F. Risks and open questions

  1. The QNN / NeuroPilot / Core ML gap is years-deep. Closed-vendor stacks have hand-tuned kernel libraries, in-house compilers, direct hardware backchannels. IREE+ExecuTorch is best open answer but consistently 1.5x-3x slower than vendor SDKs on like-for-like models in 2026. Pick 20-30 hot kernels (matmul tiles, fused attention, layer-norm, gelu/swiglu, depthwise conv2d, softmax) and hand-write intrinsics like ARM Compute Library does for SVE2.
  2. RVV autovec quality still lags SVE2 in LLVM. Igalia data shows gap closing fast (9% geomean uplift in 18 months) but predication and stride loads not priced correctly. By 2027 AArch64-shared scaffolding will close most. Mitigation: RVV intrinsics for top-N hot loops; autovec for cold.
  3. Matrix extension (AME/IME/VME) will not be ratified in time for 2028 ship. AME data-type vote recalled late 2025. Plan around RVV-1.0 + custom NPU matrix.
  4. Google's AOSP RISC-V status is volatile. Removal from common kernel April 2024, Tier-1 designation late 2025 — but no major OEM has shipped Android RISC-V phone at Pixel scale. Pin our own AOSP RISC-V branch.
  5. Android NDK + ART RISC-V backend not fully optimized. Google's own statement is ART RISC-V backend is "work in progress". Open question: is dexopt code-gen quality good enough on RVV-1.0 to be competitive with ARM by 2028?
  6. Linux kernel Spectre mitigations cost 5-10% on tight loops on RISC-V (6.19+). Floor; hardware mitigations still prototype. Plan: ship with mitigations on, accept cost, push hardware mitigations into e1 microarchitecture roadmap.
  7. Current Python "lowering smoke" is debt, not asset.
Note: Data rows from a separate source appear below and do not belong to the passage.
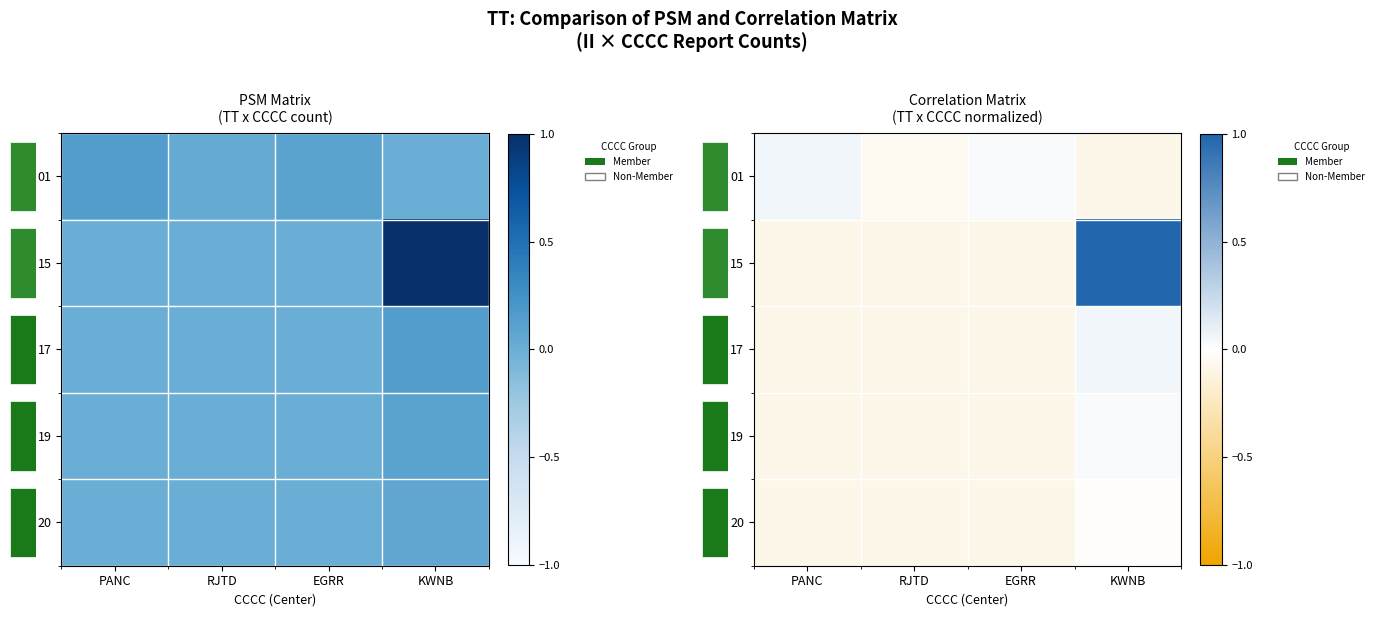

Count the number of categories in the chart.

4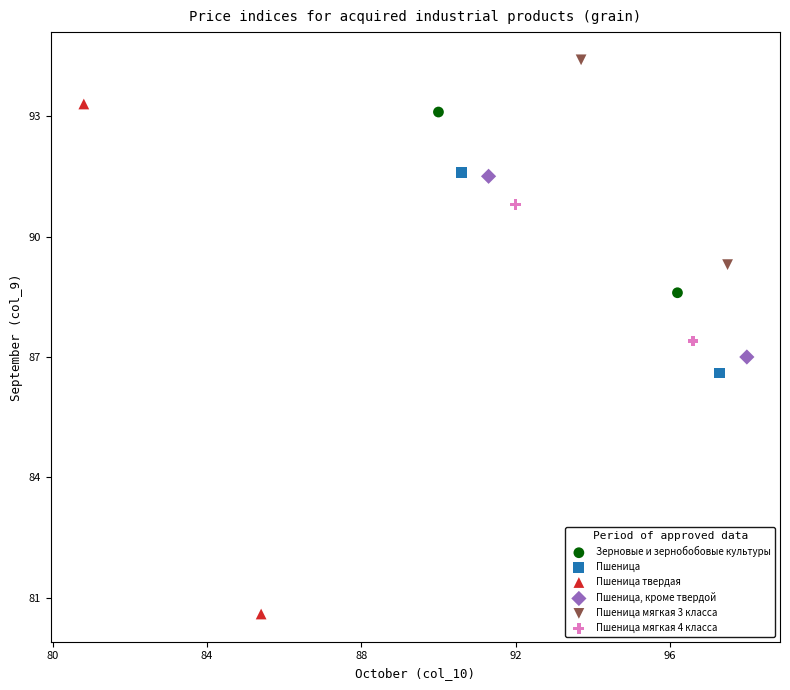

Which series contains the highest Y value?

Пшеница мягкая 3 класса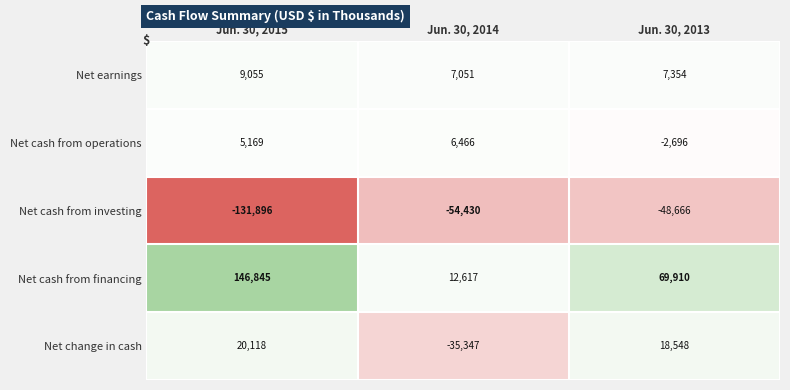

What is the difference between the Net cash from investing values at Jun. 30, 2013 and Jun. 30, 2014?

5764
Shaped like compiler interface but cannot be production — the comment "host code iterates batch/head dimensions and transposes each key matrix" inside lower_attention_qk_smoke is exactly host-side fix-up that must disappear. Keep Python as unit test oracle only; build MLIR/IREE for real codegen.
  8. No glibc cross-compiler on host. Per docs/toolchain/riscv64-cross-host.md Homebrew has no riscv64-linux-gnu-gcc on darwin-arm64. Userspace can only be built in Linux container. Mandate Linux container (Docker/OrbStack) as canonical compiler env.
  9. Benchmark/simulator reproducibility broken. Per benchmark-simulator-critical-gap-audit.md: Docker base moving tag, no flake.lock, no LLVM SHA, no mobile_smoke.tflite checksum. Compiler tuning not reproducible until pinned.
  10. No measured FP8/INT2 tensor evidence beyond scalar dots. Contract states DOT4_FP8_E4M3 and DOT16_S2 are scalar-only. To hit 2028 target (80 TFLOPS FP8 peak, 900 TOPS INT2 peak) chip must add full tensor execution and compiler must lower into them. Today neither exists.